After the economic shock between 2008 and 2014, which affected Tajikistan through lower prices for export commodities and reduced remittances, The World Bank invested in the country to promote income generation opportunities and protecting the poorest households in the rural regions. The World Bank subsequently provided funding to Tajikistan to support the reforms of the second generations in energy, education, agriculture, and health, to improve the quality of services accessed by the population. During the same period, the World Bank worked together with the private sectors, development partners, civil society, and the government of Tajikistan to promote private investment to increase job opportunities, improve the business environment and establish a condition for sustainable economic growth of the country. The World Bank currently aims to support the transition of Tajikistan to a new growth model led by export and investments. The active portfolio of the World Bank in Tajikistan includes 18 regional projects with an income generation of $560 million.
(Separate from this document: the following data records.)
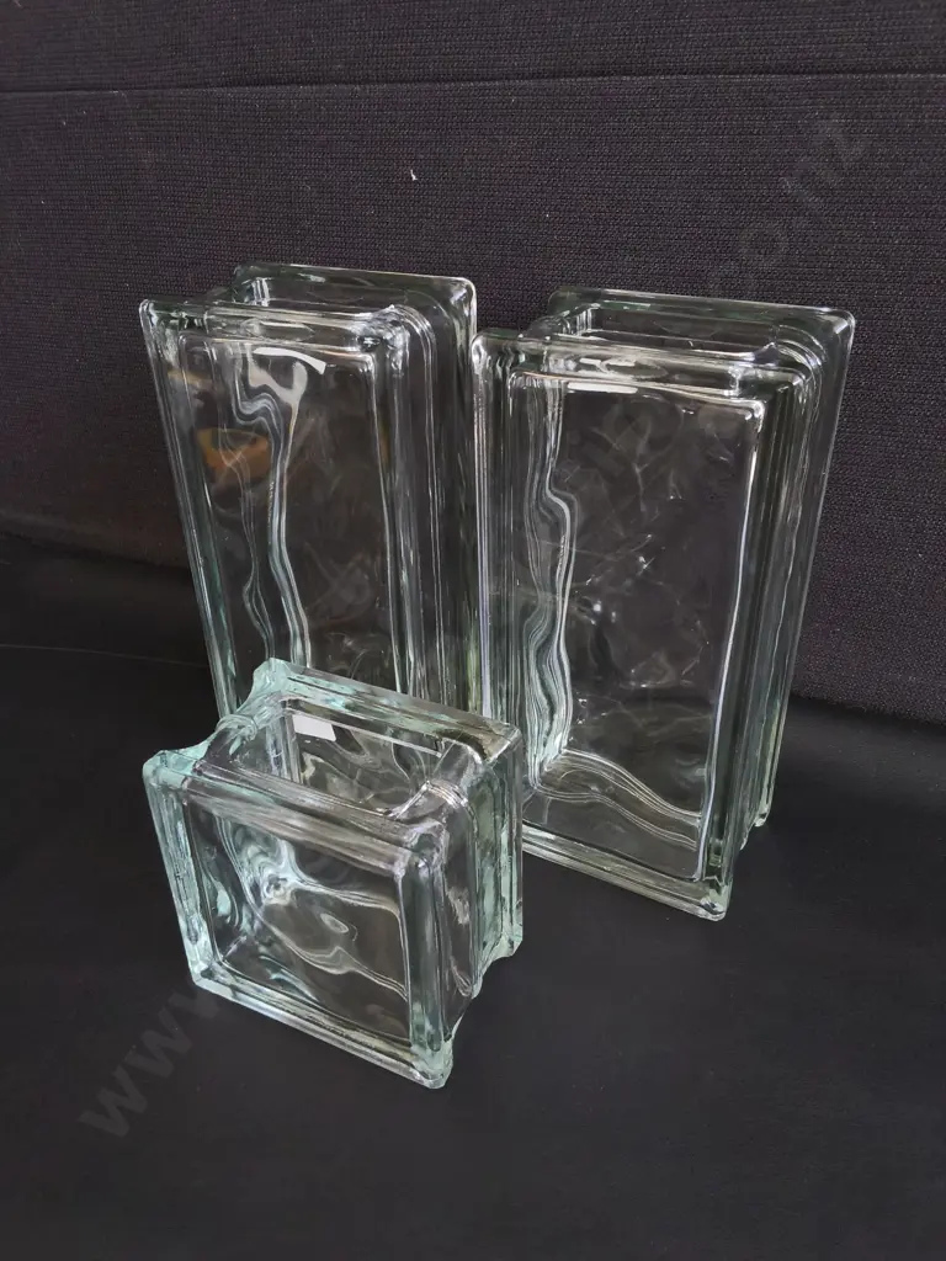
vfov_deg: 65.3
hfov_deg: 51.4
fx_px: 984
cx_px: 473
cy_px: 630
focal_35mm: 27
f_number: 2
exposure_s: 1/120
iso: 250
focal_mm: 2.87
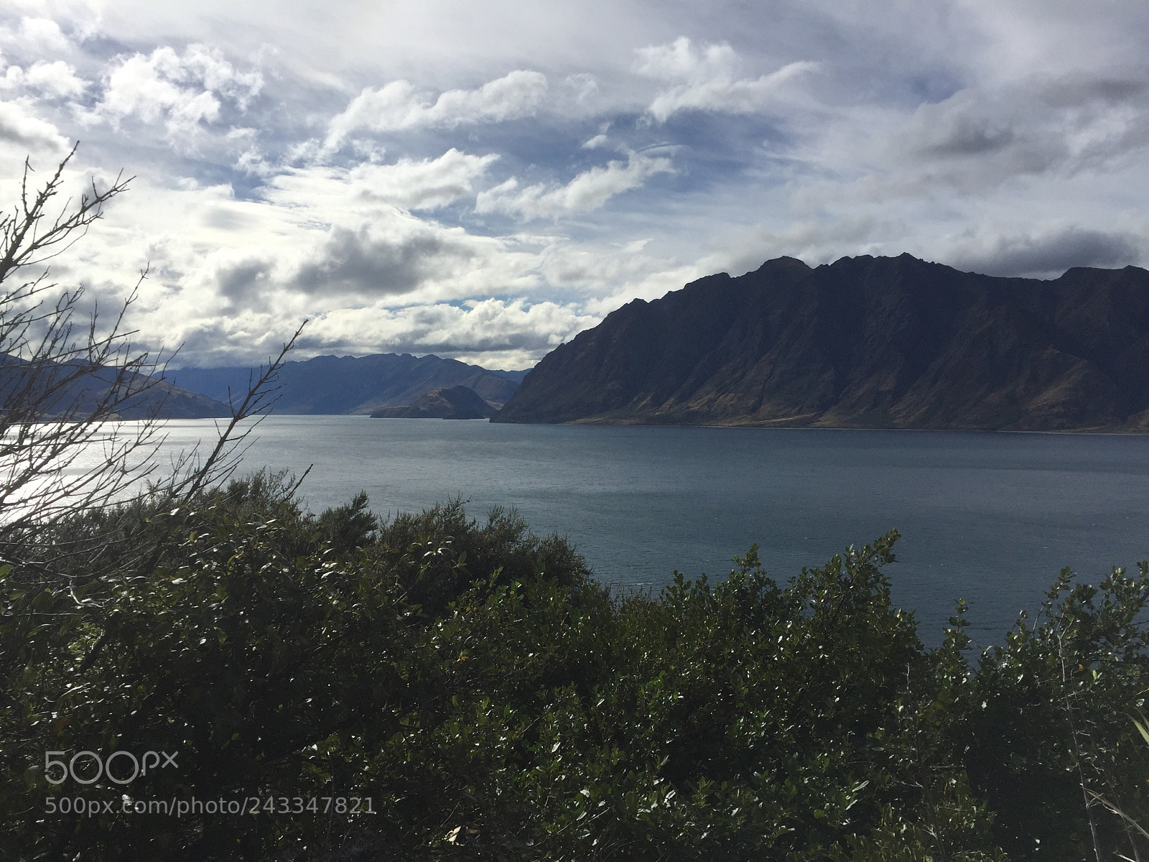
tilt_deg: -1.9
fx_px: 963
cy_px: 431
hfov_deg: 61.7
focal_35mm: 29
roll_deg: -0.1
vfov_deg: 48.2
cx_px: 574
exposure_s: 1/6623
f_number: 2.2
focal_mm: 4.15
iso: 32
The World Bank portfolio with the largest share in Tajikistan is the energy sector with 44%, then water with 16%, and finally rural and urban development with 12%. Other sectors that the World Bank support in the country include health education, social protection, governance, transport, and agriculture. Currently, the World Bank and Tajikistan discuss the strategic priorities to be jointly addressed and implemented under the new Country Partnership Framework for 2019-23. These strategic priorities aim to support the efforts of the country to transform its industrial innovations and its economy under Tajikistan’s National Development Strategy to 2030.

Tajikistan joined International Finance Corporation (IFC) in 1994. IFC is the largest global development institute under the membership of the World Bank Group. Since 1997, Tajikistan has received over $152 million investment from IFC to support regional projects in the retail, financial, manufacturing, hydropower, and tourism sectors. The IFC's advisory activities aim to promote the development of private sectors, improve the business environment, promote electronics, support agribusiness, strengthen financial sectors, involve private sectors in infrastructure development, and promote digital financial services. The investment portfolio in Tajikistan is estimated at $32 million. The current portfolio involves 37% in telecommunication and 45% in the financial market, while the rest is channeled to agribusiness, food, and retail.

World Bank has greatly invested in research to understand Tajikistan concerning its development experiences and share it with advisory and analytical services. Since 2000, over 100 publications have been produced in Tajikistan. Additionally, the advisory services of the World Bank have brought international experience to Tajikistan regarding development in the health, agricultural, education, and energy sectors.